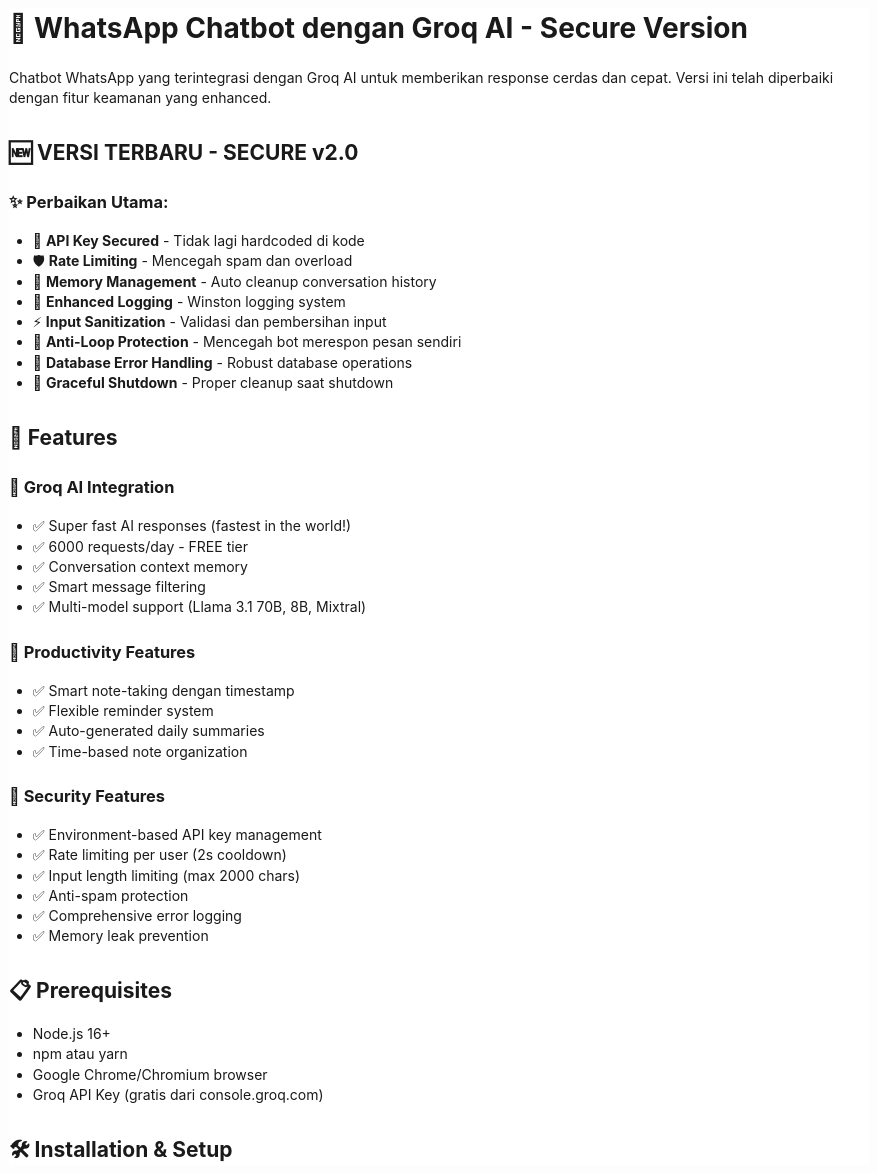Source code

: # 🤖 WhatsApp Chatbot dengan Groq AI - Secure Version

Chatbot WhatsApp yang terintegrasi dengan Groq AI untuk memberikan response cerdas dan cepat. Versi ini telah diperbaiki dengan fitur keamanan yang enhanced.

## 🆕 **VERSI TERBARU - SECURE v2.0**

### ✨ **Perbaikan Utama:**
- 🔐 **API Key Secured** - Tidak lagi hardcoded di kode
- 🛡️ **Rate Limiting** - Mencegah spam dan overload
- 🧹 **Memory Management** - Auto cleanup conversation history
- 📝 **Enhanced Logging** - Winston logging system
- ⚡ **Input Sanitization** - Validasi dan pembersihan input
- 🚫 **Anti-Loop Protection** - Mencegah bot merespon pesan sendiri
- 💾 **Database Error Handling** - Robust database operations
- 🔄 **Graceful Shutdown** - Proper cleanup saat shutdown

## 🚀 **Features**

### 🤖 **Groq AI Integration**
- ✅ Super fast AI responses (fastest in the world!)
- ✅ 6000 requests/day - FREE tier
- ✅ Conversation context memory
- ✅ Smart message filtering
- ✅ Multi-model support (Llama 3.1 70B, 8B, Mixtral)

### 📝 **Productivity Features**
- ✅ Smart note-taking dengan timestamp
- ✅ Flexible reminder system
- ✅ Auto-generated daily summaries
- ✅ Time-based note organization

### 🔐 **Security Features**
- ✅ Environment-based API key management
- ✅ Rate limiting per user (2s cooldown)
- ✅ Input length limiting (max 2000 chars)
- ✅ Anti-spam protection
- ✅ Comprehensive error logging
- ✅ Memory leak prevention

## 📋 **Prerequisites**

- Node.js 16+ 
- npm atau yarn
- Google Chrome/Chromium browser
- Groq API Key (gratis dari console.groq.com)

## 🛠️ **Installation & Setup**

..........

• **Exercise requirements**
Rewrite each line of the material above as a numbered list, skipping the blank lines. Leave the image out.

• **Reply to the exercise**
1. Source code
2. : # 🤖 WhatsApp Chatbot dengan Groq AI - Secure Version
3. Chatbot WhatsApp yang terintegrasi dengan Groq AI untuk memberikan response cerdas dan cepat. Versi ini telah diperbaiki dengan fitur keamanan yang enhanced.
4. ## 🆕 **VERSI TERBARU - SECURE v2.0**
5. ### ✨ **Perbaikan Utama:**
6. - 🔐 **API Key Secured** - Tidak lagi hardcoded di kode
7. - 🛡️ **Rate Limiting** - Mencegah spam dan overload
8. - 🧹 **Memory Management** - Auto cleanup conversation history
9. - 📝 **Enhanced Logging** - Winston logging system
10. - ⚡ **Input Sanitization** - Validasi dan pembersihan input
11. - 🚫 **Anti-Loop Protection** - Mencegah bot merespon pesan sendiri
12. - 💾 **Database Error Handling** - Robust database operations
13. - 🔄 **Graceful Shutdown** - Proper cleanup saat shutdown
14. ## 🚀 **Features**
15. ### 🤖 **Groq AI Integration**
16. - ✅ Super fast AI responses (fastest in the world!)
17. - ✅ 6000 requests/day - FREE tier
18. - ✅ Conversation context memory
19. - ✅ Smart message filtering
20. - ✅ Multi-model support (Llama 3.1 70B, 8B, Mixtral)
21. ### 📝 **Productivity Features**
22. - ✅ Smart note-taking dengan timestamp
23. - ✅ Flexible reminder system
24. - ✅ Auto-generated daily summaries
25. - ✅ Time-based note organization
26. ### 🔐 **Security Features**
27. - ✅ Environment-based API key management
28. - ✅ Rate limiting per user (2s cooldown)
29. - ✅ Input length limiting (max 2000 chars)
30. - ✅ Anti-spam protection
31. - ✅ Comprehensive error logging
32. - ✅ Memory leak prevention
33. ## 📋 **Prerequisites**
34. - Node.js 16+ 
35. - npm atau yarn
36. - Google Chrome/Chromium browser
37. - Groq API Key (gratis dari console.groq.com)
38. ## 🛠️ **Installation & Setup**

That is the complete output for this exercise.